Researchers from the Royal College of Surgeons in Ireland have discovered a pattern of antibodies present in the blood of individuals with colon cancer. This pattern is not found in the blood of most people who do not have the disease. Antibodies are proteins produced by a type of immune system cell called a B-cell.
"Antibody Signature" For Colon Cancer
As published in the new study, the authors describe a "12-antibody signature" that can identify patients with and without colorectal cancer with 83.7% sensitivity and 80% specificity.
- Sensitivity is the ability of a test to correctly identify those with a disease, as actually having the disease.
- Specificity is the ability of a test to correctly identify people without the disease as not having the disease.
The "antibody signature" test correctly identified people with colon cancer as having the disease 83.7% of the time. This means the test has a 16.3% chance of giving a false negative.
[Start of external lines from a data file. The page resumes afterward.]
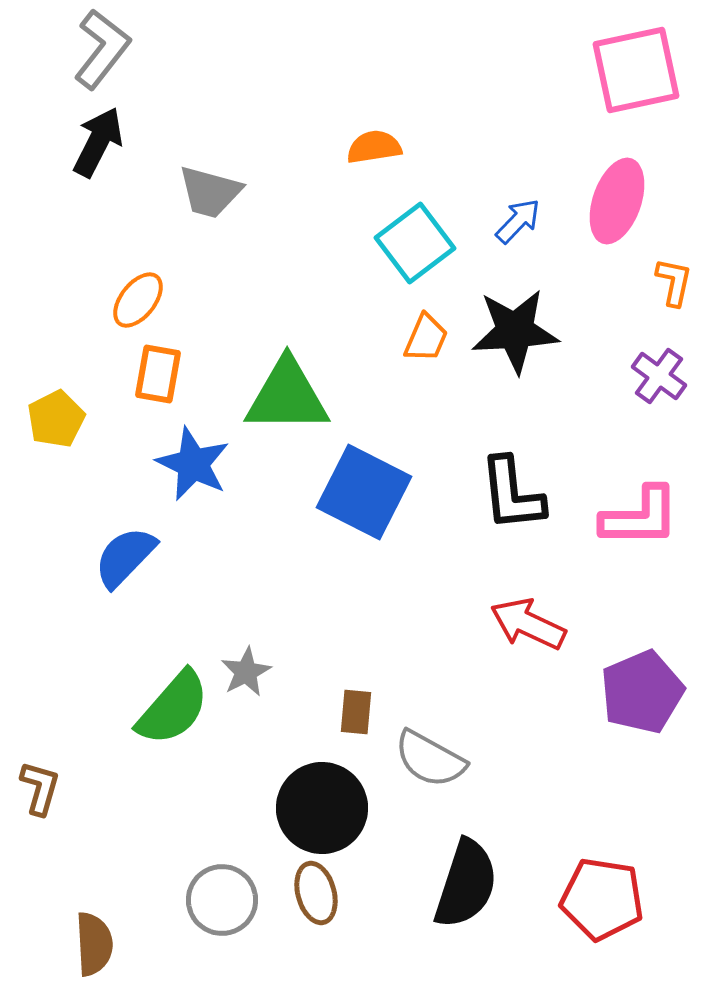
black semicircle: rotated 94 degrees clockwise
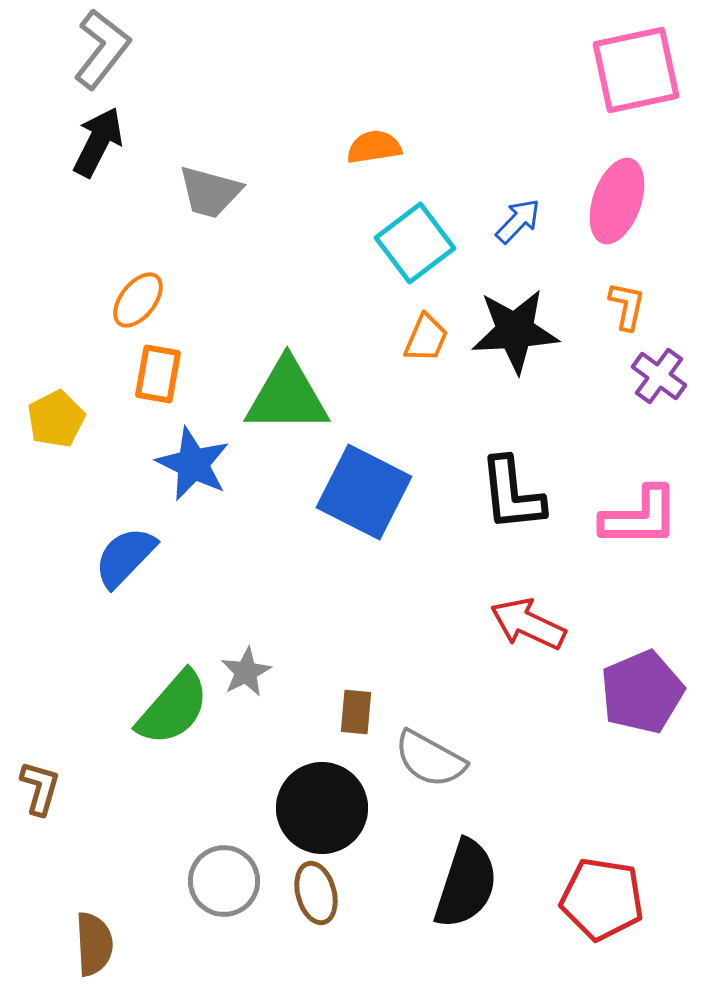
orange L-shape: moved 47 px left, 24 px down
gray circle: moved 2 px right, 19 px up
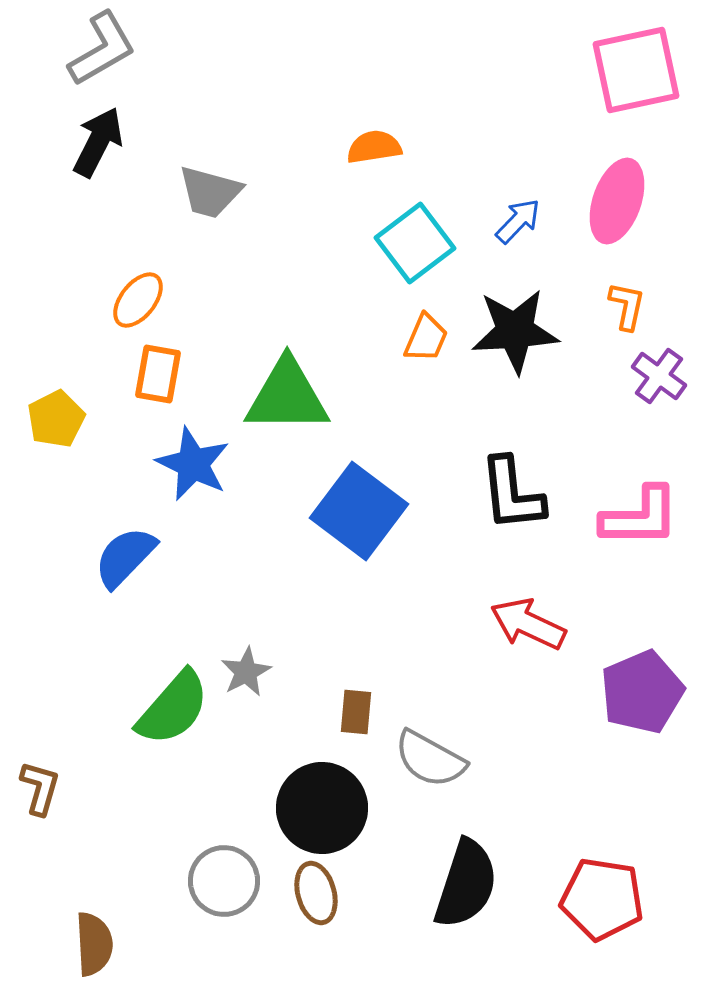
gray L-shape: rotated 22 degrees clockwise
blue square: moved 5 px left, 19 px down; rotated 10 degrees clockwise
The test correctly identified people without colon cancer as not having the disease 80% of the time. This means that 20% of the time, the test will show a false positive - that the person has colon cancer when in fact they do not have the disease.
Test Not Perfect, But Great Step Forward
While this new test isn't perfect, it will add to the toolbox that doctors have to identify people with colon cancer. When found early, before it has spread, colon cancer is curable in most cases. After it has spread to other parts of the body, colon cancer is very hard to treat. It is not considered curable in many cases. This is why developing accurate, minimally invasive colon cancer screening techniques is so important.
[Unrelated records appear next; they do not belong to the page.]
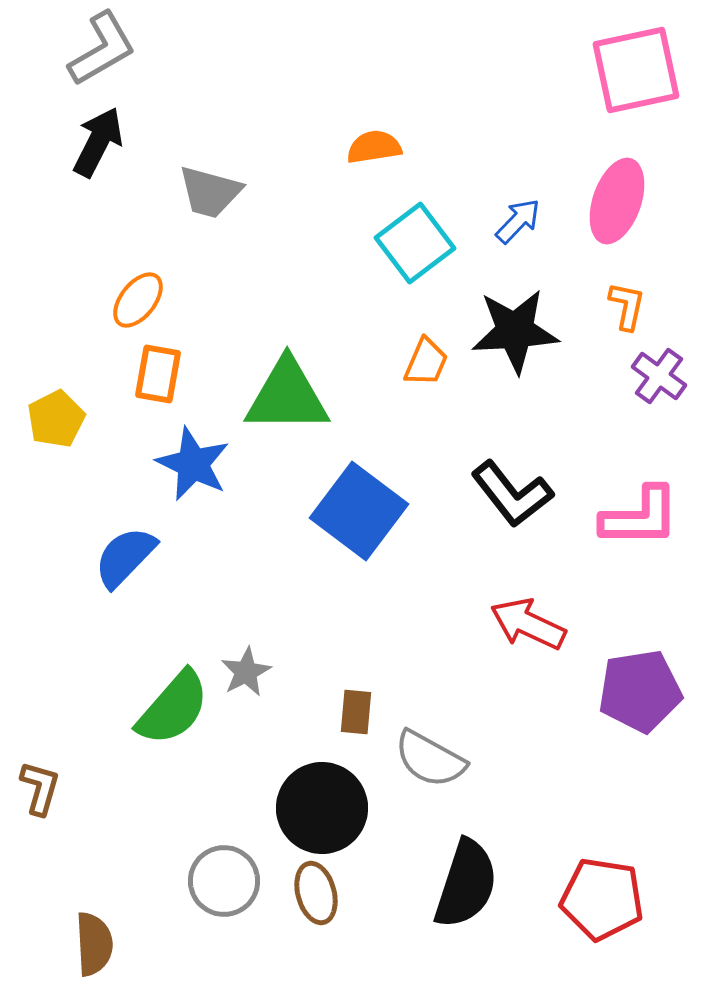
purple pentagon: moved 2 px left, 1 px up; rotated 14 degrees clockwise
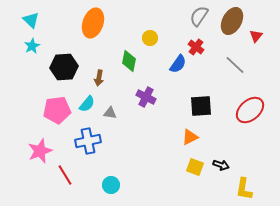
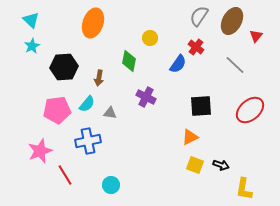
yellow square: moved 2 px up
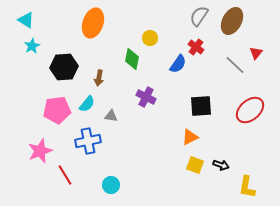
cyan triangle: moved 5 px left; rotated 12 degrees counterclockwise
red triangle: moved 17 px down
green diamond: moved 3 px right, 2 px up
gray triangle: moved 1 px right, 3 px down
yellow L-shape: moved 3 px right, 2 px up
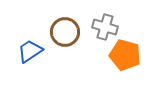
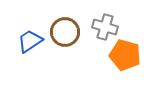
blue trapezoid: moved 10 px up
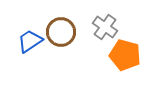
gray cross: rotated 20 degrees clockwise
brown circle: moved 4 px left
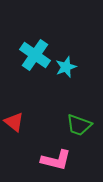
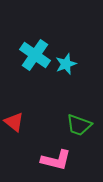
cyan star: moved 3 px up
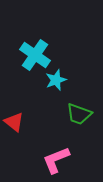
cyan star: moved 10 px left, 16 px down
green trapezoid: moved 11 px up
pink L-shape: rotated 144 degrees clockwise
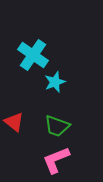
cyan cross: moved 2 px left
cyan star: moved 1 px left, 2 px down
green trapezoid: moved 22 px left, 12 px down
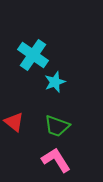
pink L-shape: rotated 80 degrees clockwise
Colonoscopy has a sensitivity of 80-85% for smaller pre-cancerous (adenomas) and cancerous growths. Even this "gold standard test" for colon cancer isn't perfect.
The goal is better colon cancer detection. By combining more than one test, for example, a blood test such as the one described in the study, with another test like colonoscopy, doctors will be able to identify more colon cancers earlier, when they are most treatable.
The new blood test discovered by the Irish research team isn't widely available yet. Further research on this test is likely to be conducted. If it proves to be an effective way to catch colon cancer early in most people, it should be ready for use in clinics worldwide within a few years.